In the sight of other people she never washed her hands or her feet or
head. She never looked at the face of man. She never spoke without
blushing. She was abstemious, innocent, prayerful, patient: and she was
glad in God's Commandments; she was firm yet forgiving and loving; she
was a cinsecrated casket for keeping Christ's Sacred Body and His
Precious Blood; she was a temple of God. Her heart and her mind were a
throne of rest for the Holy Ghost, and she was single-hearted towards
God; so compassionate towards the wretched and splendid in miracles and
marvels that her name among created things is Dove among the bird, Vine
among trees, Sun among stars . . . she is the prophetess of Christ, the
Queen of the South and she is the Mary of Gael or Ireland . . .
A writer in
the "Leabhar Breac"
So strong was the respect and
reverence for this holy lady that she became the patroness of parishes,
towns, and counties, not only in Ireland, but all across Europe. During
the age of Chivalry, she was so revered as a model for women of every
age, that gentlemen, knights, and nobles began the custom of calling
their sweethearts, their Brides-----a custom that has
come down to this very day.
Not only was St. Bridget a patroness of students, but she also
founded a school of art, including metal work and illumination, over
which St. Conleth presided. From the Kildare scriptorium came the
wondrous book of the Gospels, which elicited unbounded praise from
Giraldus Cambrensis, but which has disappeared since the Reformation.

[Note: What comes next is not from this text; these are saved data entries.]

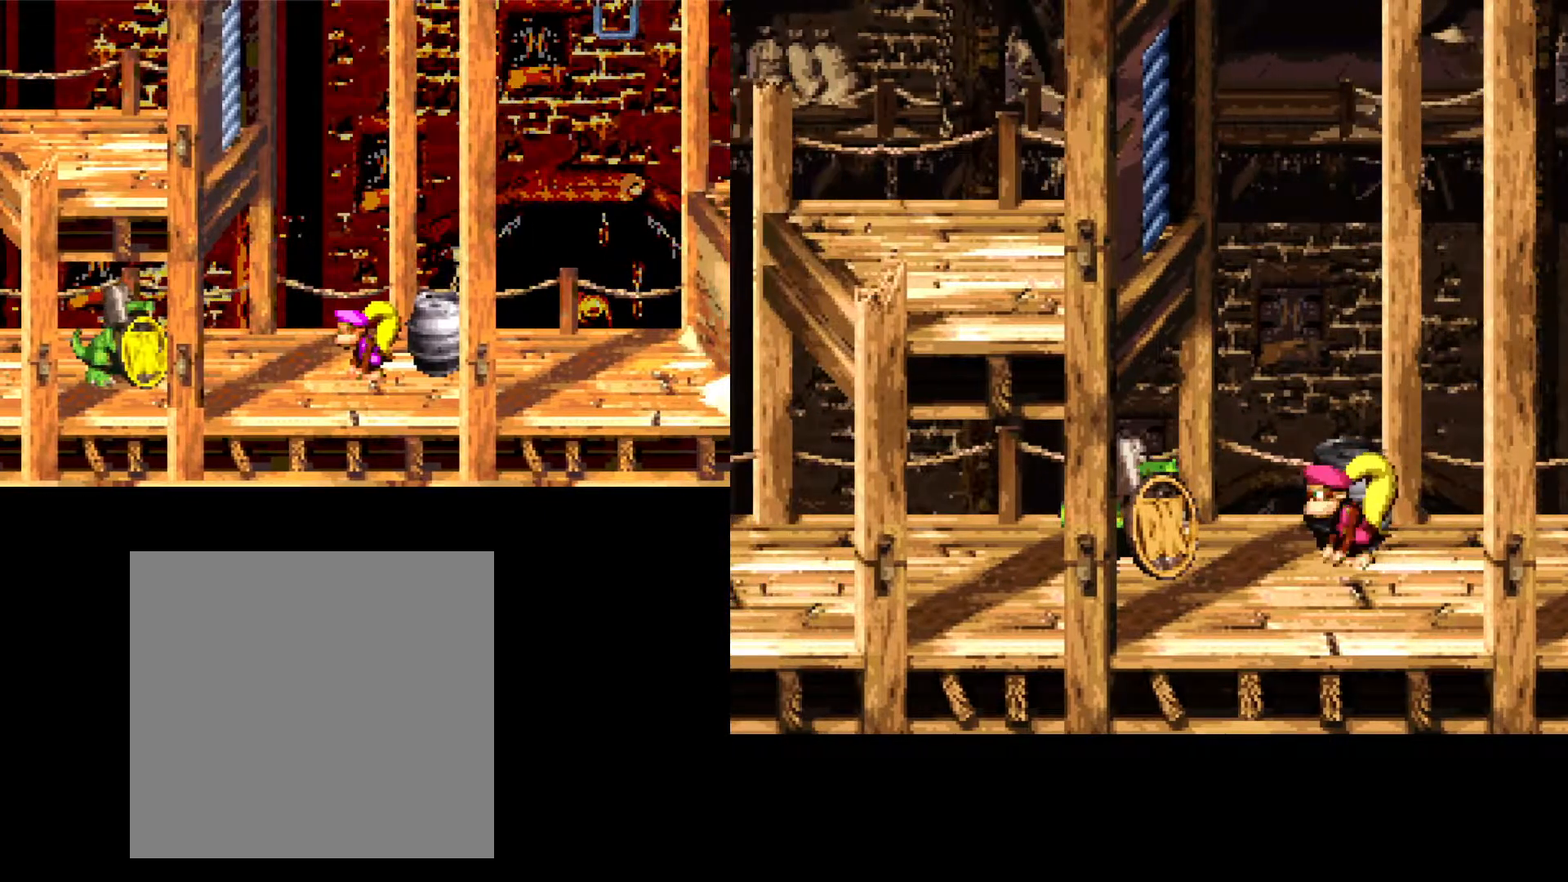
{"buttons": ["B", "DPAD_RIGHT"], "events": [[400, "DPAD_RIGHT", "down"]]}
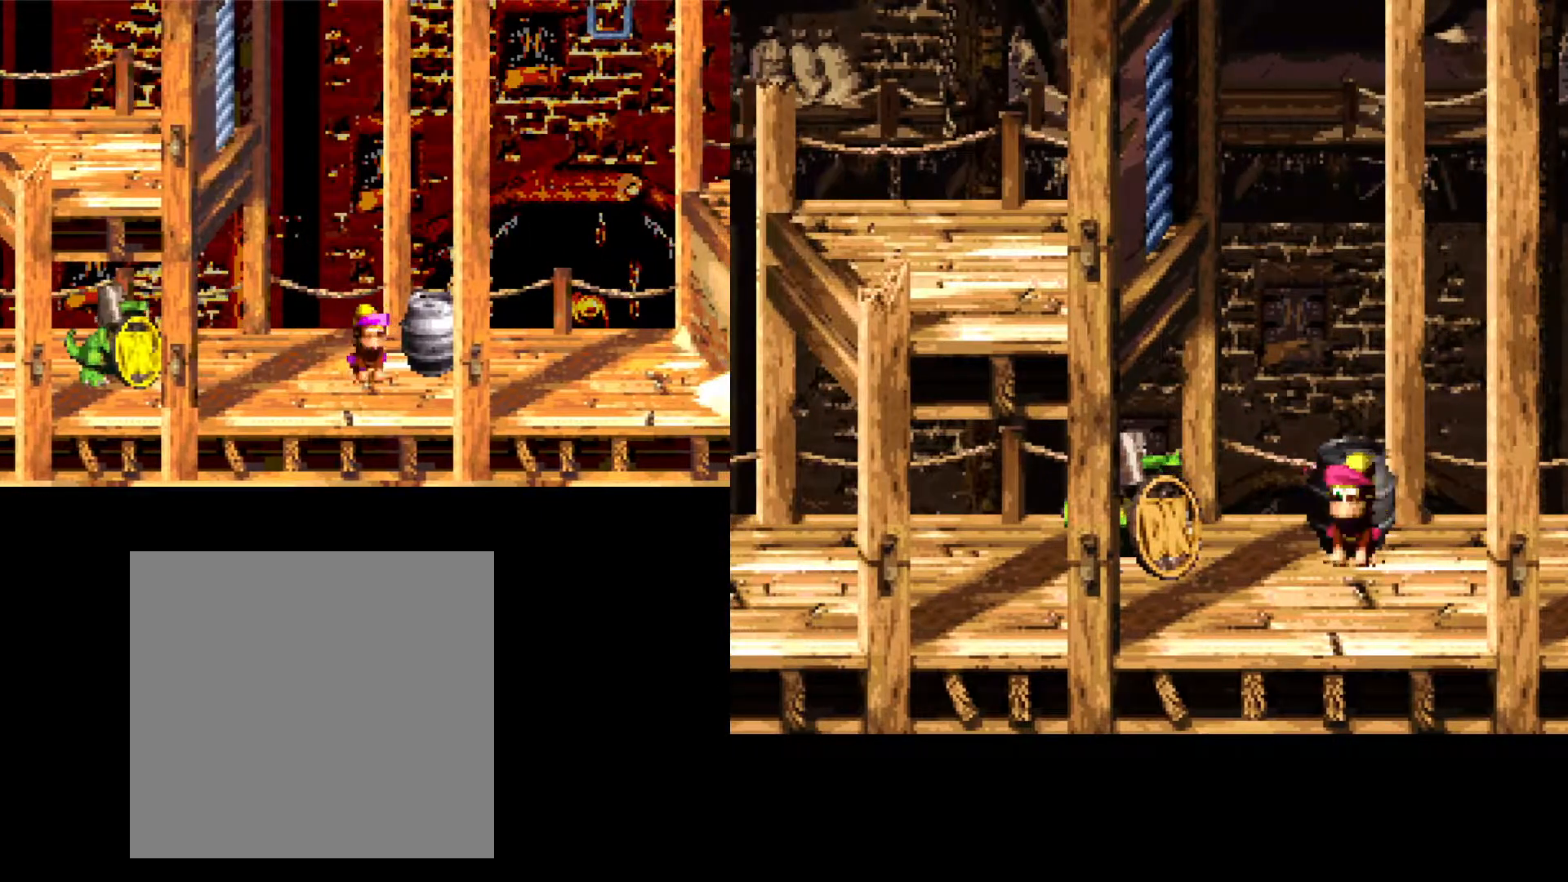
{"buttons": ["B", "DPAD_RIGHT"], "events": []}
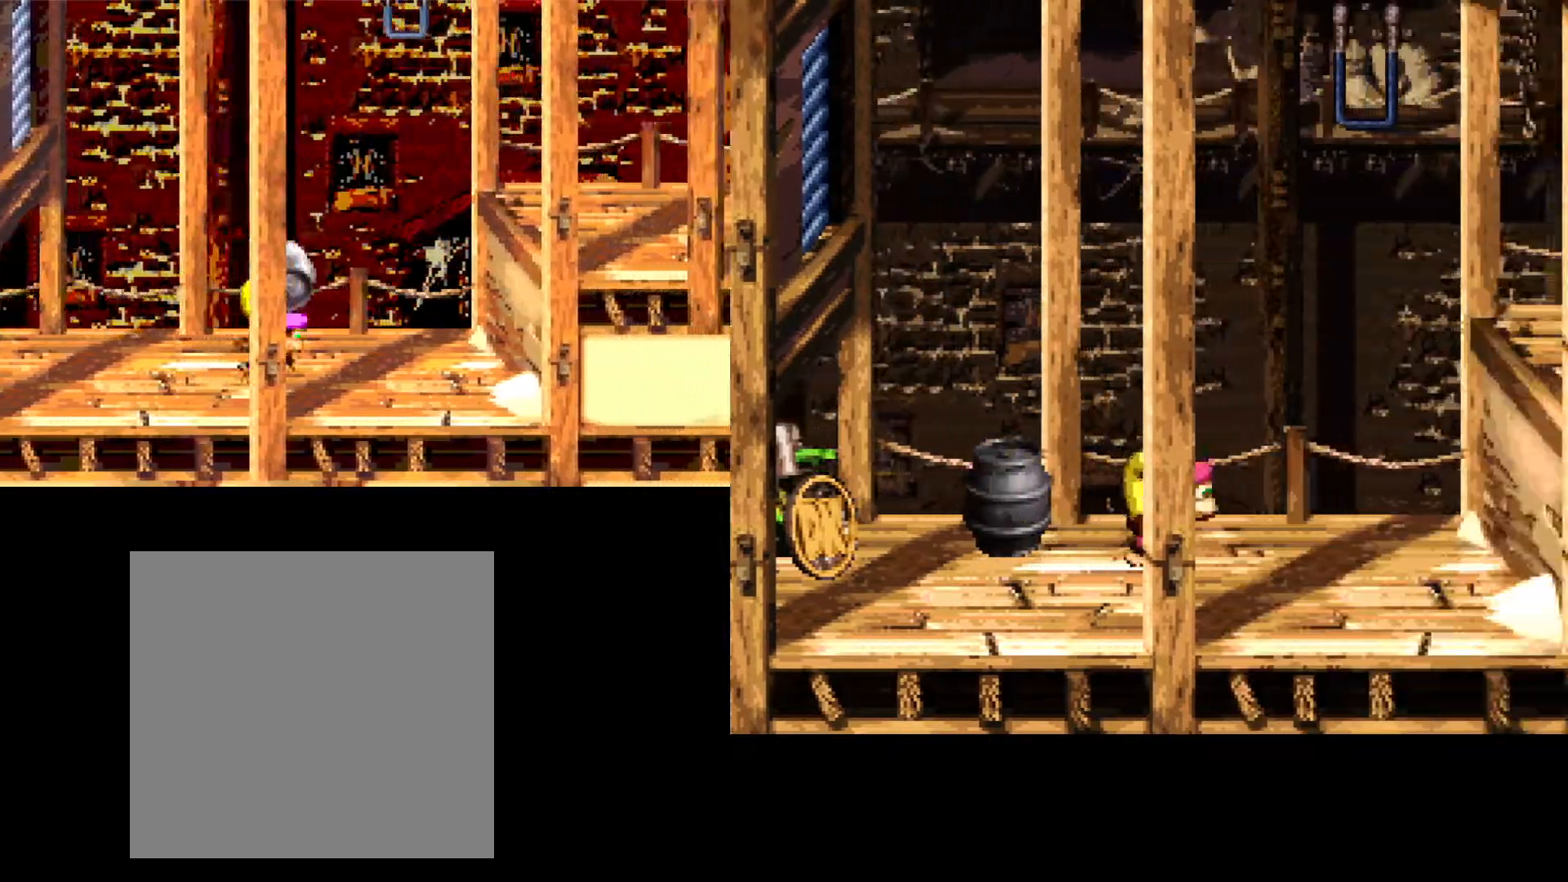
{"buttons": [], "events": [[283, "DPAD_RIGHT", "up"], [350, "DPAD_LEFT", "down"], [417, "B", "up"], [467, "DPAD_LEFT", "up"]]}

According to this twelfth- century ecclesiastic, nothing that he had
ever seen was at all comparable to the "Book of Kildare", every page of
which was gorgeously illuminated, and he concludes a most laudatory
notice by saying that the interlaced work and the harmony of the
colours left the impression that "all this is the work of angelic, and
not human skill". Small wonder that Gerald Barry assumed the book to
have been written night after night as St. Bridget prayed, "an Angel
furnishing the designs, the scribe copying". Even allowing for the
exaggerated stories told of St. Brigid by her numerous biographers, it
is certain that she ranks as one of the most remarkable Irishwomen of
the fifth century and as the Patroness of Ireland. St. Brigid died
leaving a cathedral city and
school that became famous all over Europe.
She was a convert from the Druid
pagan religion and her Feast Day is February 1.
St. Brigid, please pray for us.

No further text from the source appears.